Quand elle sort, elle voit au loin des soldats de la Reine-Lune s'approcher, en compagnie de la gérante. "Elle au moins, elle est plus intelligente que les autres. Dommage qu'elle ne soit pas ponctuelle." Elle s'éloigne de l'auberge et des Mousquetaires. Quand elle arrive à l'orée de la forêt, elle revoit le loup de la veille. Il est sagement assis comme un chien bien discipliné. Il renifle : il sent l'odeur des bonnes tartes ! Ou plutôt celui du sandwich au poulet. Il lèche ses babines. Gwenda s'exclame :

- Sérieux ?! Tu m'as suivi jusqu'ici ?!

Comme guise de réponse, il gémit.

- Non ! Ce n'est pas pour toi ! Alors, soit tu te barres, soit tu me suis sans manger !

Mais apparemment, il ne veut pas partir. Soit il est tellement fidèle au point de mourir de faim, soit il sait qu'elle lui donnerait quand même à manger.

- Ma parole ! Je deviens folle !

Au moment où les Mousquetaires arrivent, Gwenda fuit, suivie par le loup.

***

Dimanche 13 Pressuvin 5004

Maître Gauvain m'a amené à la chasse, comme tous les dimanches. Mais ce dimanche-là, nous avons croisé un loup blessé et coincé par un piège à ours. Il m'a ordonné de le tuer pour abréger ses souffrances mais je n'ai pas pu : dès que j'ai levé mon couteau, j'ai tout de suite arrêté mon geste. C'était bizarre : c'était comme si mon instinct m'interdisait de le faire.

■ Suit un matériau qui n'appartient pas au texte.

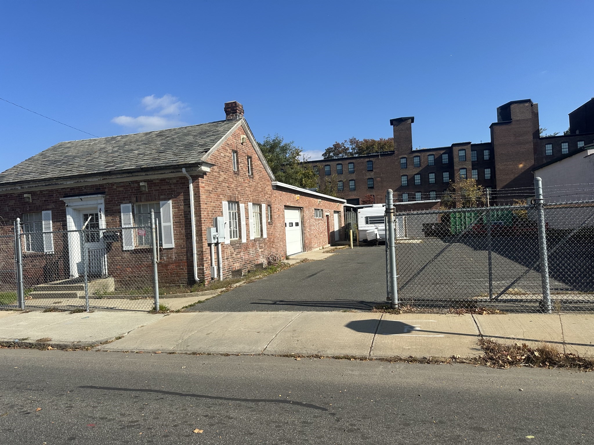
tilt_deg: -1.1
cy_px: 222
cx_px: 297
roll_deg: +3.8
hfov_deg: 71.6
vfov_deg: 56.8
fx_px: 412
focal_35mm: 24
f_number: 1.78
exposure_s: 1/4545
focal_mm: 6.86
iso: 80
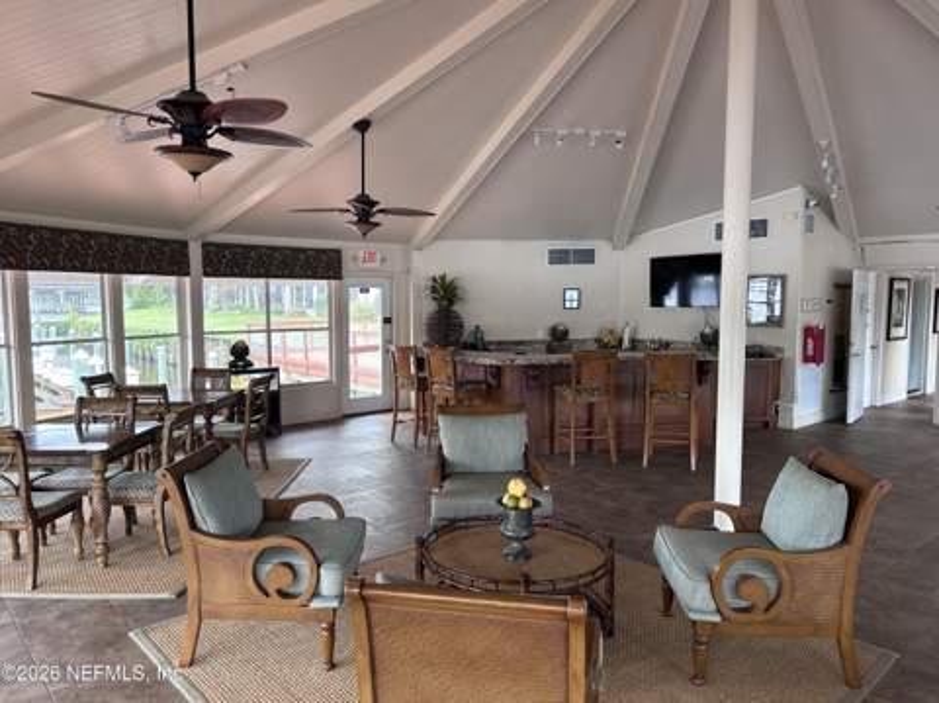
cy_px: 352
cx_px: 470
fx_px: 705
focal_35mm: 26
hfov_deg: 67.4
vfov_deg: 53.0
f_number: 1.5
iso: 80
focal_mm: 5.7
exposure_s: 1/121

Alors, mon maître m'a demandé de m'éloigner du canidé et de regarder l'autre côté. Je l'ai fait. J'ai été surprise quand j'ai entendu le loup gémir. Je me suis retournée vers lui et j'ai vu du sang couler du corps de l'animal. J'avais envie de pleurer !

Quand il est venu vers moi pour poser sa main sur mon épaule, je me suis écartée de lui et j'ai couru pour pleurer. Après cet évènement, nous n'avions plus parler de ça.